ACT News


ACT government rejects call to cut ties with CFMEU

The ACT government has rejected a call from the Liberals to cut ties with the CFMEU after the royal commission findings of bullying and intimidation on worksites around the country.

Labor has strong ties with the Construction, Forestry, Mining and Energy Union, a powerful player in the party's ACT branch, and on Wednesday Industrial Relations Minister Mick Gentleman strongly defended the union. 

The royal commission had been a Liberal "mud-slinging exercise" and its findings were "shabby", Mr Gentleman told the ACT Parliament.

While charges had been laid against "a couple" of members, to date no one from the ACT branch had been found guilty of any crimes, and "Johnny Lomax has had his case dismissed entirely".

One employee who had admitted to offences in the commission had been "promptly sacked and expelled" from the union, he said, referring to Halafihi 'Fihi' Kivalu. 

Blackmail charges against Mr Lomax were dropped in October. 


The royal commission also referred the actions of CFMEU ACT boss Dean Hall to the ACT Chief Minister's directorate to assess whether he should be charged with intimidating a site inspector.
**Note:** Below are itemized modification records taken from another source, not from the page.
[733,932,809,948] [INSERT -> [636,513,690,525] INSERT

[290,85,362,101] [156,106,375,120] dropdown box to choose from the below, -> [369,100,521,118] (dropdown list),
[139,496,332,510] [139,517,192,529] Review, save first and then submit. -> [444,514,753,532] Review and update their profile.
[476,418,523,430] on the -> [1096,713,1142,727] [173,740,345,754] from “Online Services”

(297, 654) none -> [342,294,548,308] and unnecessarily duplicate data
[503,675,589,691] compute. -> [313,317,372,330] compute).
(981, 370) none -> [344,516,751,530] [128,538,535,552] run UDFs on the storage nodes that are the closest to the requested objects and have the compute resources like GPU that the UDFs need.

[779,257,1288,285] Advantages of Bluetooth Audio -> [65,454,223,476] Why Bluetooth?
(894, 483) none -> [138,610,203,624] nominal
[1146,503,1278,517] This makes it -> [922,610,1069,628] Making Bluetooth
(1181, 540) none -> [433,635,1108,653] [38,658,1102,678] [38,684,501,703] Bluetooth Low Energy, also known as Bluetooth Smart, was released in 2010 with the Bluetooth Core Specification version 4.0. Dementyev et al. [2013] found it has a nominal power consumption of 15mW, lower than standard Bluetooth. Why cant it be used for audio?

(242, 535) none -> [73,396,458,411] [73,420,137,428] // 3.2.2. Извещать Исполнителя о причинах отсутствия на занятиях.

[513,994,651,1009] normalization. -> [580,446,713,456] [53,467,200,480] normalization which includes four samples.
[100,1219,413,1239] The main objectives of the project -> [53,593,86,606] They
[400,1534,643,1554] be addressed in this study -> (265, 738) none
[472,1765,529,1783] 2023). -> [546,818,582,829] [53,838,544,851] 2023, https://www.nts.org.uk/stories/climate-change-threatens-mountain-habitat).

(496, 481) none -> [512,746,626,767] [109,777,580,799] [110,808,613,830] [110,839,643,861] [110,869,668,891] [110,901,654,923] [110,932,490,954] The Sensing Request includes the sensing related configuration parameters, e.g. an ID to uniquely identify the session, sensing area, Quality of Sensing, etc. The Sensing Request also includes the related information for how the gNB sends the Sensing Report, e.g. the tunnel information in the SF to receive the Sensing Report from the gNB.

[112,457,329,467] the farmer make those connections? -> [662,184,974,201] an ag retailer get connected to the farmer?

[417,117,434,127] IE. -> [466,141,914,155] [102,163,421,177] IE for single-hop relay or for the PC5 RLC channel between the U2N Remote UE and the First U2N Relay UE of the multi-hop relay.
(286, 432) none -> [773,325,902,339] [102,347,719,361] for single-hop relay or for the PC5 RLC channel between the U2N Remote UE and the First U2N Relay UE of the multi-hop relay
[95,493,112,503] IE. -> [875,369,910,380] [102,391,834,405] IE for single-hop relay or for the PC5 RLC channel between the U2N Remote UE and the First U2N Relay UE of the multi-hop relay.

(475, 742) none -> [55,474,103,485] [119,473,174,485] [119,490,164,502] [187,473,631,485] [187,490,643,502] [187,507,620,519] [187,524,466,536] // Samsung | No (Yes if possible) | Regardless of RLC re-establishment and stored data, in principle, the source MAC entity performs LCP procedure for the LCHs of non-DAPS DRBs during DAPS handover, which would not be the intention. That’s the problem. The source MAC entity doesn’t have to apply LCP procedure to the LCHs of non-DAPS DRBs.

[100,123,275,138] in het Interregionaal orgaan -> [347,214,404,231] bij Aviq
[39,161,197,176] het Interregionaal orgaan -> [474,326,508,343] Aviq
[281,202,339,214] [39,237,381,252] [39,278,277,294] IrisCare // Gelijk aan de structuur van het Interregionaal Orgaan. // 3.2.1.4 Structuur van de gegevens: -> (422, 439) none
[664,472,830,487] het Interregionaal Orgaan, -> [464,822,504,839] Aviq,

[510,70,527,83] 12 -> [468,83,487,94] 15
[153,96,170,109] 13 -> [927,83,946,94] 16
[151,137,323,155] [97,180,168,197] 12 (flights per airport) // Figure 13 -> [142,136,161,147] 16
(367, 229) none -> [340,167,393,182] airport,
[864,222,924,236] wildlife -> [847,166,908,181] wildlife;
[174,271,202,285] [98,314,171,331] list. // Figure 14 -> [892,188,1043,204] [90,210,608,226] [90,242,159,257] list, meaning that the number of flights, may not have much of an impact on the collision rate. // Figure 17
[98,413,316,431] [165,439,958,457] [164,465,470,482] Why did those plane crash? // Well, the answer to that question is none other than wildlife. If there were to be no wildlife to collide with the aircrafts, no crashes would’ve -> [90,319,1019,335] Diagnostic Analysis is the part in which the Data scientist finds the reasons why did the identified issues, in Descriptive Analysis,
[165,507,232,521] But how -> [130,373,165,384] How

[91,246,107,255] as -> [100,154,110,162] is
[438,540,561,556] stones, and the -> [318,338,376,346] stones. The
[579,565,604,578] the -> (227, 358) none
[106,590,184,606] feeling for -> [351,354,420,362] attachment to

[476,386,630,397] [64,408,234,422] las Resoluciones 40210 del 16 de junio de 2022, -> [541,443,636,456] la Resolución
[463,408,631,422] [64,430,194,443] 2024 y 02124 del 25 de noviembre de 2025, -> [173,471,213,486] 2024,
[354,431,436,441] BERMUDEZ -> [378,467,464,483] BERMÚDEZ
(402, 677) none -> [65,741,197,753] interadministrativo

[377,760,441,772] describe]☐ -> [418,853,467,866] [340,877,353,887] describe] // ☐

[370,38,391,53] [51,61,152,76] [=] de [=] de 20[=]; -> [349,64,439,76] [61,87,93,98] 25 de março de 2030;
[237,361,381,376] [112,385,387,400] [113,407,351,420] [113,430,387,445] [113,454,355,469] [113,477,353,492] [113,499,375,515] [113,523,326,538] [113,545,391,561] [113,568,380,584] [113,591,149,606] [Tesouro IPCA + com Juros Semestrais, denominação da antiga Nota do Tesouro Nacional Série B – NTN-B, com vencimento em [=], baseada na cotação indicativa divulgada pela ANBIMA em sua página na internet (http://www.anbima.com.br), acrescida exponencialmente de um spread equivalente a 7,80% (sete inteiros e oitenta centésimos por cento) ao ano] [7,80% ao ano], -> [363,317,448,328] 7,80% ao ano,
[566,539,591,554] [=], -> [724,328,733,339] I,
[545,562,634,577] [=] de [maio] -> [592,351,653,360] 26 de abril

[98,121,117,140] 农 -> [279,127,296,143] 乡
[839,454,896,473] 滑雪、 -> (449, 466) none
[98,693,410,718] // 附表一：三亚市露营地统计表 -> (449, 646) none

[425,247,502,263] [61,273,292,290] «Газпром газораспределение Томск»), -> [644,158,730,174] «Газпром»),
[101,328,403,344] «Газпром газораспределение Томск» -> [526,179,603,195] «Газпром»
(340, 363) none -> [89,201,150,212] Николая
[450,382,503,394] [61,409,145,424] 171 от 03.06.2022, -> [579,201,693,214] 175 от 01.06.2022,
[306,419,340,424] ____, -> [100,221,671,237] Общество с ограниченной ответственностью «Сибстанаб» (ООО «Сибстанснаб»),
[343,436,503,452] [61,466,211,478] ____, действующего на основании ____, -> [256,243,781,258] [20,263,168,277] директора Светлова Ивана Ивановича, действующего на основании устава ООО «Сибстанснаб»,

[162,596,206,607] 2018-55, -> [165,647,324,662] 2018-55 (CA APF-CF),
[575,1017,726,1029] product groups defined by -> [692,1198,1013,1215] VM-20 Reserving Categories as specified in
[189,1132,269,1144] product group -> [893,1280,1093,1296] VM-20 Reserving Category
The royal commission recently referred information about the allegations of a breach of ACT law by Dean Hall from the Construction, Forestry, Mining and Energy Union to the ACT government.

A spokeswoman for Access Canberra said the agency had not received the supporting material from the commission until late January. Worksafe was now reviewing the material "to determine whether there is evidence of a breach against section 190 of the Work Health and Safety Act 2011 and that the evidence is beyond reasonable doubt".

The spokeswoman said the commission hearings were not bound by the rules of evidence nor did the commission make a finding beyond reasonable doubt as the agency must do.

If WorkSafe determines that a breach of the law had occurred, it will recommend that the Office of the Director of the Director of Public Prosecutions pursue a prosecution.

Mr Gentleman said the royal commission had been a political tool designed to drain resources and strength from the union movement, but "thanks to the campaign from the Canberra Liberals", the ACT branch of the CFMEU was growing stronger every day.

The Liberals' Andrew Wall brought on a debate about Labor's ties to the CFMEU in the Assembly on Wednesday, saying the royal commission had uncovered a culture of intimidation, bribery, thuggery and cartel behaviour in the ACT branch of the CFMEU.

The union had raised $1.2 million in the 2014 year from undisclosed payments in enterprise bargaining agreements in Canberra alone, according to the royal commission, Mr Wall said. The flow-on effect was felt across the city, increasing the cost of building by as much as 20 or 30 per cent.

Mr Wall also pointed to the current police investigation into contact between the office of Joy Burch and the CFMEU, with Ms Burch's former chief of staff accused of passing information from a confidential police briefing to Mr Hall. 

And he said Labor's pre-selections last year had demonstrated the excessive influence of the unions, when deputy leader Simon Corbell was dumped to an unwinnable spot on the Left's preselection ticket in a decision widely believed to have been controlled by the Left unions.

Unions ACT secretary Alex White accused the Liberals of using "coward's castle to attack working people and unions" with "smear and slander".

With 42 construction workers injured in Canberra every month, the CFMEU prevented injuries and deaths every day, he said.